COAG propone en 2026 subvencionar el arranque de hasta el 25% del viñedo español como respuesta a la crisis estructural del sector del vino. La propuesta plantea el abandono definitivo y subvencionado de 225.000 hectáreas sobre una superficie nacional próxima a las 900.000 hectáreas, con aplicación escalonada y criterios que prioricen las parcelas sin relevo generacional. La organización reclama además que la medida vaya acompañada de fondos suficientes y de un plan coordinado entre los distintos actores sectoriales para minimizar impactos sociales y ambientales.
Para COAG, las soluciones puntuales que se manejan actualmente —vendimias en verde, destilaciones de crisis o arranques quirúrgicos aislados— son insuficientes frente a una tendencia que reduce demanda y rentabilidad. La propuesta contempla ayudas económicas justas por hectárea abandonada, condiciones contractuales que eviten la reconversión especulativa y una ejecución en varios años para ordenar la oferta y evitar caídas bruscas de precio. Otras experiencias europeas muestran programas de retirada apoyados por ayudas directas por hectárea, que COAG toma como referencia para fijar umbrales y criterios de compensación.
Los factores que explican la pérdida de viabilidad son sobre todo del lado de la demanda: varios informes sectoriales sitúan la caída del consumo en una horquilla aproximada del 0,9% al 1,3% anual si no se invierte en cambio de modelo, y apuntan a que, con esa tendencia, el consumo podría reducirse cerca de un 25% en menos de dos décadas. A ello se suma un cambio social que altera hábitos de consumo entre las nuevas generaciones y una competencia creciente en mercados internacionales por precio y por imagen. La conjunción de menor demanda, precios a la baja y costes de producción crecientes estrecha los márgenes de muchas explotaciones.
La organización sostiene que hoy una parte significativa del viñedo no alcanza rentabilidad y que numerosos viticultores sobreviven gracias a las ayudas públicas y a ajustes de costes que no son sostenibles a medio plazo. En parcelas de baja calidad o en comarcas con falta de relevo, la presión sobre el precio de la uva obliga a recortar inversiones y prácticas agronómicas, lo que a su vez degrada el potencial productivo y la calidad. COAG advierte de un círculo vicioso: menor inversión conduce a menor calidad y a una peor posición en mercados con mayor exigencia, lo que reduce aún más el atractivo económico de la actividad.

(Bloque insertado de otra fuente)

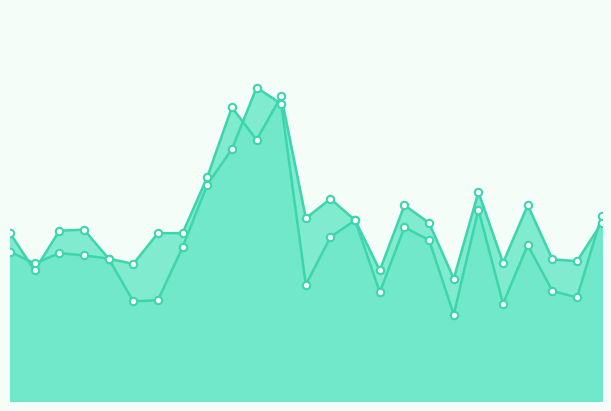

At which category is the sum across all series the highest?

12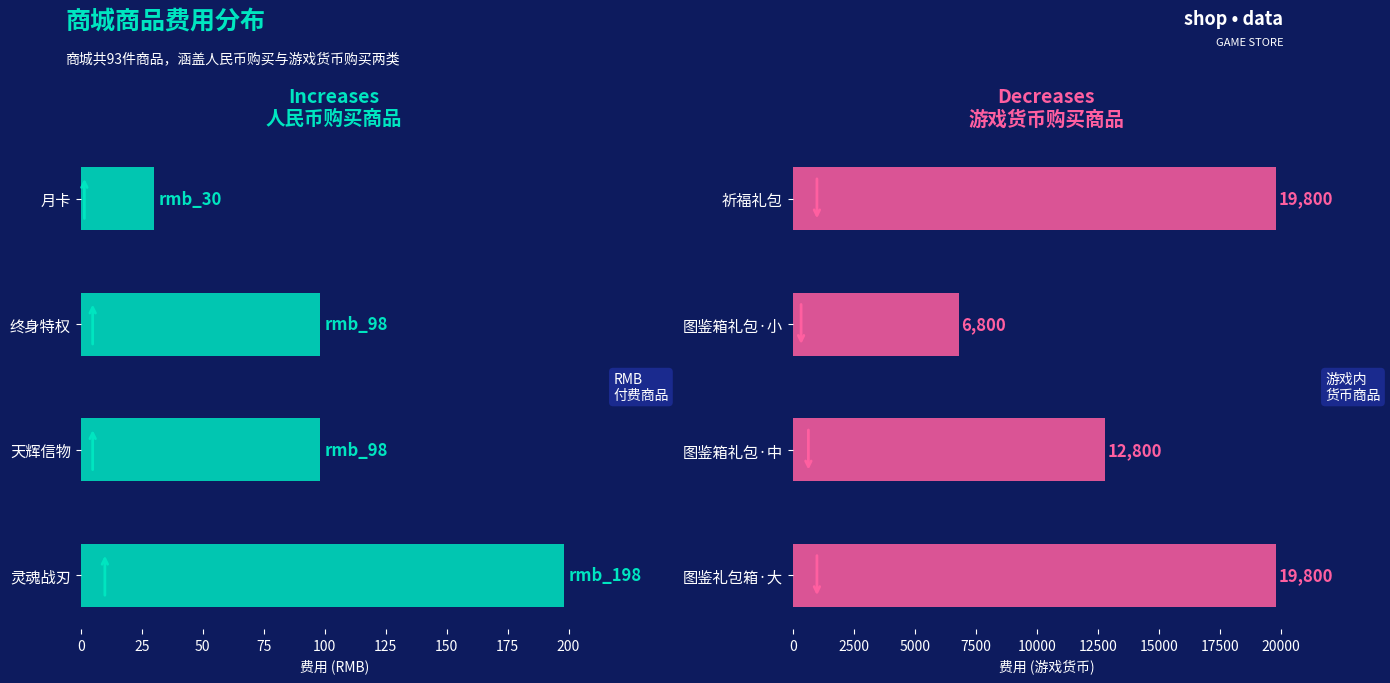

Does the chart contain any negative values?

No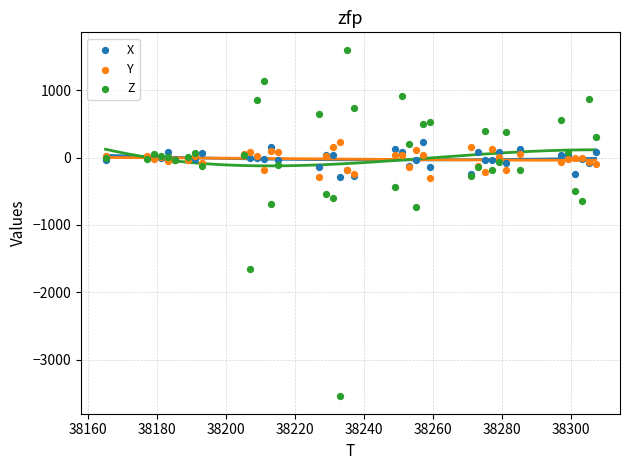

Which series has the largest Y range (max minus min)?

Z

Frente a ese diagnóstico, COAG pide la creación urgente de una mesa sectorial que reúna a agricultores, bodegueros, administraciones y organizaciones agrarias para acordar estrategias y desbloquear los fondos necesarios. Esa mesa debería definir los criterios de arranque subvencionado, las alternativas de reconversión de tierras (agricultura extensiva, forestación, proyectos ambientales) y los mecanismos de acompañamiento social para los productores y las comunidades rurales afectadas. La coordinación entre administraciones autonómicas y central es clave para homogeneizar criterios y evitar desequilibrios territoriales.
Las medidas complementarias que propone el sector incluyen incentivos a la concentración de oferta para mejorar el poder de negociación, apoyo a la diferenciación (marcas territoriales, calidad y sostenibilidad), inversión en tecnificación (viticultura de precisión, control fitosanitario eficiente) y acciones comerciales que recuperen consumo en canales domésticos e internacionales. En explotaciones donde exista potencial de adaptación y relevo, COAG respalda programas de modernización y de acceso a jóvenes agricultores, mientras que en parcelas sin futuro productivo aboga por ayudas de salida compensadas y por planes de uso alternativo del suelo.
El calendario de actuación previsto por la organización es gradual y condicionado a reglas claras: programas plurianuales de arranque, evaluación periódica de impactos y cláusulas que impidan la inmediata reconversión a usos especulativos. COAG plantea que la decisión política sobre estas medidas debe tomarse ahora, en 2026, para ordenar la oferta, proteger rentas y preparar el sector a futuros escenarios de demanda más ajustada. Sin un acuerdo integral y financiación adecuada, advierten, la estructura del viñedo y la economía de muchas zonas vitivinícolas quedarán expuestas a mayores tensiones en los próximos años.